TRY IT:
Set down a faithful copy of every record, and skip the pictures in it.

DATA FOR THE TASK:
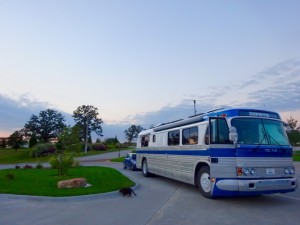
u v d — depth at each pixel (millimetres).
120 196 11867
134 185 14289
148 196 11930
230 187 9836
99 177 17594
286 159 10461
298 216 8539
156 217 8461
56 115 117000
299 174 20516
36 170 22953
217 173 10242
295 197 11531
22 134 111000
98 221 8078
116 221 8062
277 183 9938
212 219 8219
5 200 10969
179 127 14023
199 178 11766
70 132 19547
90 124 99812
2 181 15328
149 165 18531
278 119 11094
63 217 8492
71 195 11336
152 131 18219
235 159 10008
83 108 99750
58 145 19875
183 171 13289
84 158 55219
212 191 10297
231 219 8219
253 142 10219
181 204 10273
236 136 9852
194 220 8117
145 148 19438
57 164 19203
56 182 15000
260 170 9984
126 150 84875
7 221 8109
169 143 15188
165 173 15664
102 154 68500
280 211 9172
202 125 11625
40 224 7809
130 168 26156
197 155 11836
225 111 10695
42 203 10469
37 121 115062
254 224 7715
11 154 73688
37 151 63500
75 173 19969
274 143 10484
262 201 10758
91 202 10672
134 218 8367
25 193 11719
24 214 8859
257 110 10898
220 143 10422
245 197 11516
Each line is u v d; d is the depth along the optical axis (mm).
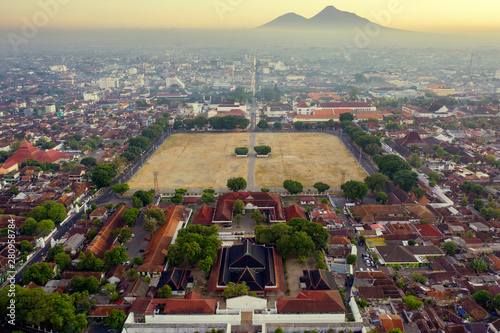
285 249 194375
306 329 151625
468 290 173875
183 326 151500
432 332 147750
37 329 156125
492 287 171375
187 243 192625
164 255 198125
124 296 170500
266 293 171625
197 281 183125
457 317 155125
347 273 185125
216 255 192375
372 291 170000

RESPONSE TO THE EXERCISE:
u v d — depth at each pixel (millimetres).
120 196 11867
134 185 14289
148 196 11930
230 187 9836
99 177 17594
286 159 10461
298 216 8539
156 217 8461
56 115 117000
299 174 20516
36 170 22953
217 173 10242
295 197 11531
22 134 111000
98 221 8078
116 221 8062
277 183 9938
212 219 8219
5 200 10969
179 127 14023
199 178 11766
70 132 19547
90 124 99812
2 181 15328
149 165 18531
278 119 11094
63 217 8492
71 195 11336
152 131 18219
235 159 10008
83 108 99750
58 145 19875
183 171 13289
84 158 55219
212 191 10297
231 219 8219
253 142 10219
181 204 10273
236 136 9852
194 220 8117
145 148 19438
57 164 19203
56 182 15000
260 170 9984
126 150 84875
7 221 8109
169 143 15188
165 173 15664
102 154 68500
280 211 9172
202 125 11625
40 224 7809
130 168 26156
197 155 11836
225 111 10695
42 203 10469
37 121 115062
254 224 7715
11 154 73688
37 151 63500
75 173 19969
274 143 10484
262 201 10758
91 202 10672
134 218 8367
25 193 11719
24 214 8859
257 110 10898
220 143 10422
245 197 11516
Each line is u v d; d is the depth along the optical axis (mm).
285 249 194375
306 329 151625
468 290 173875
183 326 151500
432 332 147750
37 329 156125
492 287 171375
187 243 192625
164 255 198125
124 296 170500
266 293 171625
197 281 183125
457 317 155125
347 273 185125
216 255 192375
372 291 170000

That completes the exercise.